● WHAT TO PRODUCE: The data below holds the lines to copy: everything from the line containing "125: (316, 79)" to the line containing "143: (485, 29)", both ends included, set down exactly.

● DATA FOR REVIEW:
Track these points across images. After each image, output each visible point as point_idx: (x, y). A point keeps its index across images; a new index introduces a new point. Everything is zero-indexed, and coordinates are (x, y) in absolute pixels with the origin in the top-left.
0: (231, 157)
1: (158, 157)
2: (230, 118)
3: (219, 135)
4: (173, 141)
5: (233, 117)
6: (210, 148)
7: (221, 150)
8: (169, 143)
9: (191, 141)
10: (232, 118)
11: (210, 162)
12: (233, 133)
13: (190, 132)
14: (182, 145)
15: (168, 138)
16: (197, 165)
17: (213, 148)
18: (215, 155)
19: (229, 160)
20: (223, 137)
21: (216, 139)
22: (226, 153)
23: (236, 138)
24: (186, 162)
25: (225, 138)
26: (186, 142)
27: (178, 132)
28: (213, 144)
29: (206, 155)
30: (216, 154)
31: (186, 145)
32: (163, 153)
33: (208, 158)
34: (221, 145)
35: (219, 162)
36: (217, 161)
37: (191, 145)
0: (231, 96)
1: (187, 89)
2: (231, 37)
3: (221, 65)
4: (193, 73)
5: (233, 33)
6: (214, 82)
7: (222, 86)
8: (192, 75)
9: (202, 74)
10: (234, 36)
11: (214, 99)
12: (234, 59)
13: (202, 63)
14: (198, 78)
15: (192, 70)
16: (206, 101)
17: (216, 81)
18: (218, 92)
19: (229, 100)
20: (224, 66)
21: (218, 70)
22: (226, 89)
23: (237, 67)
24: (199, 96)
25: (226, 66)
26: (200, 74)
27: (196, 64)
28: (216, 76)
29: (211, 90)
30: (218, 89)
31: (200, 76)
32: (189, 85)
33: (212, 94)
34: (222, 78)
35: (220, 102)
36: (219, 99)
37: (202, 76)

---

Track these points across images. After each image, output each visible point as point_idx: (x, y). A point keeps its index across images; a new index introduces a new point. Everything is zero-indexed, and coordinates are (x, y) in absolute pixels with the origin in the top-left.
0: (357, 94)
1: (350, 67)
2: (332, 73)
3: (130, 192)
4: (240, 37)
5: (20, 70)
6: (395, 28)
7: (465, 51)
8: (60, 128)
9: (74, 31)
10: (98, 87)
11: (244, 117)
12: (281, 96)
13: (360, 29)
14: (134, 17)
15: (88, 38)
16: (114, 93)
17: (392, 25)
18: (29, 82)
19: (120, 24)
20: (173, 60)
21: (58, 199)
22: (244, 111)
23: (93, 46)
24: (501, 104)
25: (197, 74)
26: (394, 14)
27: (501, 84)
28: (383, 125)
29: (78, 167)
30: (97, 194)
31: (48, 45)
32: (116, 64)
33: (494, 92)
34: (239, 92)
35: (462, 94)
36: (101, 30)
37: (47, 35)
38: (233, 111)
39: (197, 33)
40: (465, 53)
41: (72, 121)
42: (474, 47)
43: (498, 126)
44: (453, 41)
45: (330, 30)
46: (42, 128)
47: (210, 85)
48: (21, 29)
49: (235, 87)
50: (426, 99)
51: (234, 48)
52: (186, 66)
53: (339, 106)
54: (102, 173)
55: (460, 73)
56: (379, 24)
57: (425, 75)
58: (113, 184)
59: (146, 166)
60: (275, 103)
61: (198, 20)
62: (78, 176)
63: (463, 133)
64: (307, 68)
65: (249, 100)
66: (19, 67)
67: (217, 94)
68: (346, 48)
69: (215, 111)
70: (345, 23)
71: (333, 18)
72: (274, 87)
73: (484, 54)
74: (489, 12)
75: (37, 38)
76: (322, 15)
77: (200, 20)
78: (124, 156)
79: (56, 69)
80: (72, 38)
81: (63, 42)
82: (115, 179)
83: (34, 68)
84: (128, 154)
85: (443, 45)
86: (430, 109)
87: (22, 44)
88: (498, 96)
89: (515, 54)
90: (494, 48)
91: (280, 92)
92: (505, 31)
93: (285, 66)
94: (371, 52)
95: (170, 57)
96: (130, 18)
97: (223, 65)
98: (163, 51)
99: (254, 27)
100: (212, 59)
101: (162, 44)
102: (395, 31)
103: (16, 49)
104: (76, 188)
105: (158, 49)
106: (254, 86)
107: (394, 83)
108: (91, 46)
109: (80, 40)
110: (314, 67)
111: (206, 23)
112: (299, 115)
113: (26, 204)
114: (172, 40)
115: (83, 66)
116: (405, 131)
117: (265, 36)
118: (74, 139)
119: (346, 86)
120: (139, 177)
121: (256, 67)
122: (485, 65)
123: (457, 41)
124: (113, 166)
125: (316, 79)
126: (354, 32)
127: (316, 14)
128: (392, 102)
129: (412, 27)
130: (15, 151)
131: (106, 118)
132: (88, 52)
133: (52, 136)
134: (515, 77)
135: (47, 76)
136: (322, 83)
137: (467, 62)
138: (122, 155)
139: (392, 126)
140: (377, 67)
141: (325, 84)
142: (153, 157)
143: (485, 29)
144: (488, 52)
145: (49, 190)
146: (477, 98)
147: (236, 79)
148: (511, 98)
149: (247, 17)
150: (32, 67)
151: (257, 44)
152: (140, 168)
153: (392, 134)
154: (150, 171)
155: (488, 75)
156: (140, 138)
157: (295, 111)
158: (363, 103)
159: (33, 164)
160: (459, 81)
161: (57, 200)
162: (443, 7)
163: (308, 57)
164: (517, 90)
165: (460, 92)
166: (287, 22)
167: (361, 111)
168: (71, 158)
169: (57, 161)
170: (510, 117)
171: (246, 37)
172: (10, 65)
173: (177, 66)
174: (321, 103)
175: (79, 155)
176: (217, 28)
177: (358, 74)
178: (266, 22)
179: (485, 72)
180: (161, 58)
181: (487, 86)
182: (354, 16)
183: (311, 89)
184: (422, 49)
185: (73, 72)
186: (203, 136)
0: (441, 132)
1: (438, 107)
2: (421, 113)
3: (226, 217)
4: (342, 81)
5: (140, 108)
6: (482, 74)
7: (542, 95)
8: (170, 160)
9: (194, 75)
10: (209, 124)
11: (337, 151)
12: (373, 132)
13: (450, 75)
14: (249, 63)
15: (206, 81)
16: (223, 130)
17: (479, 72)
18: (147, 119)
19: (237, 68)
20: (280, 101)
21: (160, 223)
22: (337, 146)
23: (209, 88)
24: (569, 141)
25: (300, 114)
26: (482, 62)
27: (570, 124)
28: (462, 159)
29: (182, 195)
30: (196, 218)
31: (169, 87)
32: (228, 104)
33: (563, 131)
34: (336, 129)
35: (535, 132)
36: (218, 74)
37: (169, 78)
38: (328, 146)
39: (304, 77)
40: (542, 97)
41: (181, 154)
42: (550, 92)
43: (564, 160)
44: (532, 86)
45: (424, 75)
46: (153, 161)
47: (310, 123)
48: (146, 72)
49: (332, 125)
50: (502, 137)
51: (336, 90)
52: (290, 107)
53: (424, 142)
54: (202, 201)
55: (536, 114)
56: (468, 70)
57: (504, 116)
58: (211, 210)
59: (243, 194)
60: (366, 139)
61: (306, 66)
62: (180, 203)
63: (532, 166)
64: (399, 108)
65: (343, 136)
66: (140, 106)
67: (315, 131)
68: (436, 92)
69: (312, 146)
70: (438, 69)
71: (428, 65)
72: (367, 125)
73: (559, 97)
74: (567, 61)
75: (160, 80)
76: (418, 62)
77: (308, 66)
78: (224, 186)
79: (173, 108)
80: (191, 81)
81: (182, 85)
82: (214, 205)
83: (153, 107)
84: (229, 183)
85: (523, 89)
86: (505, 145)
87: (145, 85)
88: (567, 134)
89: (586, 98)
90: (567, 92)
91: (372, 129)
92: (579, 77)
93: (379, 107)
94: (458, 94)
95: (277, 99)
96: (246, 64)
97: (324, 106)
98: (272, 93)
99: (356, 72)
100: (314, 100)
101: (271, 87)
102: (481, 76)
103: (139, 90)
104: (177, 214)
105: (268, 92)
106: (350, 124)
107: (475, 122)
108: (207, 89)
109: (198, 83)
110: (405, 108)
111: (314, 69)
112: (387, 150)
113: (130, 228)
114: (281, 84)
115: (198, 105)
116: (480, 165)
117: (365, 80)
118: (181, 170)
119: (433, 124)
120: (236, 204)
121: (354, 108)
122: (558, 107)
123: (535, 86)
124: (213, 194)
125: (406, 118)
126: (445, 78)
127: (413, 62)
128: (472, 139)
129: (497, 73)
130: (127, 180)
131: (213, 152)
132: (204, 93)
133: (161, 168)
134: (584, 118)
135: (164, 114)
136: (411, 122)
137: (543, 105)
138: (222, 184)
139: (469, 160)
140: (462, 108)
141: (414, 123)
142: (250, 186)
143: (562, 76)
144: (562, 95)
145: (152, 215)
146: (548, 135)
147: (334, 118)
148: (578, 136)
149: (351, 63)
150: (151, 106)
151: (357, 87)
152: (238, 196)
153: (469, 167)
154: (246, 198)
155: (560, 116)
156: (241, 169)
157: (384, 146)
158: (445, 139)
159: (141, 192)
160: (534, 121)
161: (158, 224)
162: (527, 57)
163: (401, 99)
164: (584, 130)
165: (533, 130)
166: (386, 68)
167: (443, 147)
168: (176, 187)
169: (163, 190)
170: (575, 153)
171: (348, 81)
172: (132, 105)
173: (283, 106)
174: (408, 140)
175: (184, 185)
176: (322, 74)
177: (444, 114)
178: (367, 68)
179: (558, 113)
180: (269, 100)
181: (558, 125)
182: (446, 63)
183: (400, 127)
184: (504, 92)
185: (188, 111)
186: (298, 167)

● RESULT:
125: (316, 79)
126: (354, 32)
127: (316, 14)
128: (392, 102)
129: (412, 27)
130: (15, 151)
131: (106, 118)
132: (88, 52)
133: (52, 136)
134: (515, 77)
135: (47, 76)
136: (322, 83)
137: (467, 62)
138: (122, 155)
139: (392, 126)
140: (377, 67)
141: (325, 84)
142: (153, 157)
143: (485, 29)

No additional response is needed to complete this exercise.